A decisão do Conare de aprovar procedimento simplificado para o acolhimento pessoas LGBTQIAPN+ insere-se num contexto global em que direitos e liberdades fundamentais dos membros deste grupo social vêm sofrendo violações significativas. Conforme o Relatório 2020 sobre “Homofobia de Estado” editado pela Associação Internacional de Lésbicas, Gays, Bissexuais, Trans e Intersexos (ILGA), 69 países consideram ilegais atos ou relações sexuais consensuais entre pessoas adultas do mesmo gênero. A grande maioria criminaliza relações sexuais homoafetivas, com a imposição de punições que variam desde aplicação de multa, penas de prisão – inclusive, a de caráter perpétuo – até a pena de morte. Outros não criminalizam explicitamente relações sexuais consensuais entre pessoas adultas do mesmo gênero, porém consideram tais atos ilegais com base em normas contra atos de indecência grave ou prostituição, utilizadas seletivamente para atingir pessoas LGBTQIAPN+.
Um dos países que criminaliza relações sexuais homoafetivas é Uganda. Em maio de 2023, apesar das severas críticas de vários entes da sociedade internacional, o presidente Yoweri Museveni promulgou uma lei com duras penas para pessoas que mantiverem relações sexuais com outras do mesmo gênero. Segundo a lei, o envolvimento em tais atos de homossexualidade pode ser punido, inclusive, com a prisão perpétua. Além disso, o crime em questão penaliza a “homossexualidade com agravante”, ou seja, reincidentes podem ser condenados à morte.

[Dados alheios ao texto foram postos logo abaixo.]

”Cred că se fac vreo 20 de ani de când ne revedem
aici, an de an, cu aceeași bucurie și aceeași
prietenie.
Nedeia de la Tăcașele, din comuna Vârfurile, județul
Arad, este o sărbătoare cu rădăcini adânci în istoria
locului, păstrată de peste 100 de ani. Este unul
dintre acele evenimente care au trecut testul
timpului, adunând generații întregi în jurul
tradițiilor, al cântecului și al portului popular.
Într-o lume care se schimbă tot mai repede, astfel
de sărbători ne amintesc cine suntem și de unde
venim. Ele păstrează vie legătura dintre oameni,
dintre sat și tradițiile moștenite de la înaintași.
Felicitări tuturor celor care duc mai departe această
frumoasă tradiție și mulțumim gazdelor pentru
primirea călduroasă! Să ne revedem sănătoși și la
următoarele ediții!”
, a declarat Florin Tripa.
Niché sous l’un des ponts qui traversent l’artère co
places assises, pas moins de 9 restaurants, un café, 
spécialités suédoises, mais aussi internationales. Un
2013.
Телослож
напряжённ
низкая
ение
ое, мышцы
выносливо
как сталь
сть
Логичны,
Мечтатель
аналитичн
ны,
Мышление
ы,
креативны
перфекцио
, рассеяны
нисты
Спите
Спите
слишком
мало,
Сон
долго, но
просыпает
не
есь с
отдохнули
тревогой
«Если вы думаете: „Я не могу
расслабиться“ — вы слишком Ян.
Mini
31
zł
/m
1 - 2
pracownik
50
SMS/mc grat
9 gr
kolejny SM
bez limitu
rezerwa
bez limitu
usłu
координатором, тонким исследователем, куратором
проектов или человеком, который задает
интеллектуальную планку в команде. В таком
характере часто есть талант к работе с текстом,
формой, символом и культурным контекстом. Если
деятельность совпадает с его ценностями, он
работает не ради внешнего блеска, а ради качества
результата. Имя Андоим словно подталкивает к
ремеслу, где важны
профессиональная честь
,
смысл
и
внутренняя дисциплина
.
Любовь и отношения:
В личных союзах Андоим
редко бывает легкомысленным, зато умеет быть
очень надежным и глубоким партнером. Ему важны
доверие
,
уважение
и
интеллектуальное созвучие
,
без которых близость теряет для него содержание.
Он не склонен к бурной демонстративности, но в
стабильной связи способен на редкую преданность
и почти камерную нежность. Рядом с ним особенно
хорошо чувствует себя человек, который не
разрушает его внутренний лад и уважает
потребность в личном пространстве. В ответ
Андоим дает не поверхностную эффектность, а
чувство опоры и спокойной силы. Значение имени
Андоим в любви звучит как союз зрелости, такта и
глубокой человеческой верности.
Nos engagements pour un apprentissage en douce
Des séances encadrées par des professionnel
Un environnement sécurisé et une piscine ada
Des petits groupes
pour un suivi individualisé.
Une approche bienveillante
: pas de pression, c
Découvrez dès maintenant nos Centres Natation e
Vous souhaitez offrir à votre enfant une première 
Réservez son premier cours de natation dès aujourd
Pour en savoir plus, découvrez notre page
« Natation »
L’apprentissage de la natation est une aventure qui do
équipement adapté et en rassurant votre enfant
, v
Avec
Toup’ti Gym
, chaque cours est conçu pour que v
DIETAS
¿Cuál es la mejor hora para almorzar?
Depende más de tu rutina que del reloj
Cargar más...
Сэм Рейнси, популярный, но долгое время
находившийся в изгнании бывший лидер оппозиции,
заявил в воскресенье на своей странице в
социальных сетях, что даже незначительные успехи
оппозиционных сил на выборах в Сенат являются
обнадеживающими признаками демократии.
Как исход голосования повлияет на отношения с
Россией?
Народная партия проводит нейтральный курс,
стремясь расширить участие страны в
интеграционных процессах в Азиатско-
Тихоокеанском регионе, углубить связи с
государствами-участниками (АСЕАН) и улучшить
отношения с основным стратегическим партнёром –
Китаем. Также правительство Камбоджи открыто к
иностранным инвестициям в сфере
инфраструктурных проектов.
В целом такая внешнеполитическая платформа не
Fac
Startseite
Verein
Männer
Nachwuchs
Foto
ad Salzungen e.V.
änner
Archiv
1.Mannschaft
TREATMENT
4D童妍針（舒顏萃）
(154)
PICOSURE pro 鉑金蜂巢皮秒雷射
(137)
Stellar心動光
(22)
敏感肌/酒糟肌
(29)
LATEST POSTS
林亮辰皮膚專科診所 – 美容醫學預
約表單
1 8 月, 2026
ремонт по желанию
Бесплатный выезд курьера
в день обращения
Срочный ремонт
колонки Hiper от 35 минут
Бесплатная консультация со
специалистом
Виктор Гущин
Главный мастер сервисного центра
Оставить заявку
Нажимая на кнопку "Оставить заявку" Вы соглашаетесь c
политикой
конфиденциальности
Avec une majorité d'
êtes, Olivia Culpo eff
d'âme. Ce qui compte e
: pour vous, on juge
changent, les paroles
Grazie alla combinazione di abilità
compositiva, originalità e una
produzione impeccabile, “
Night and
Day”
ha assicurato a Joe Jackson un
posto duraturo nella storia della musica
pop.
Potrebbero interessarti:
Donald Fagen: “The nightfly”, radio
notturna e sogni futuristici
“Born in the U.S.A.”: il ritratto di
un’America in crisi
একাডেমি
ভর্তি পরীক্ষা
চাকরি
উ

Esse panorama configura violação ao direito internacional dos direitos humanos, notadamente o Princípio 33 dos Princípios de Yogyakarta mais 10 (PY+10), que enuncia o “direito de toda pessoa não ser sujeita à criminalização e qualquer forma de sanção que se derive direta ou indiretamente da sua orientação sexual, identidade de gênero, expressão de gênero ou das suas características sexuais reais ou percebidas”.
A decisão do Conare de aprovar procedimento simplificado para o acolhimento pessoas LGBTQIAPN+ revela a atenção do governo brasileiro para este cenário internacional preocupante e suas possíveis repercussões sobre a dinâmica global de mobilidade humana. Contudo, a decisão carece ainda de nota técnica específica ou instrumento similar do MJSP juntamente com o Conare, de forma a detalhar como se dará a implementação do procedimento simplificado para o acolhimento de pessoas refugiadas LGBTQIAPN+.
Até lá vale registrar a importância da decisão, que demonstra, inclusive, a sintonia entre ministérios (Justiça e Direitos Humanos) no tema da proteção dos direitos humanos da população LGBTQIAPN+. O Brasil continua a ser o país com o maior número total de homicídios de pessoas travestis e transexuais. Que a decisão do Conare sirva para reforçar não apenas a posição de vanguarda da política migratória brasileira, mas também a urgência do fortalecimento das políticas públicas internas de proteção da população LGBTQIAPN+.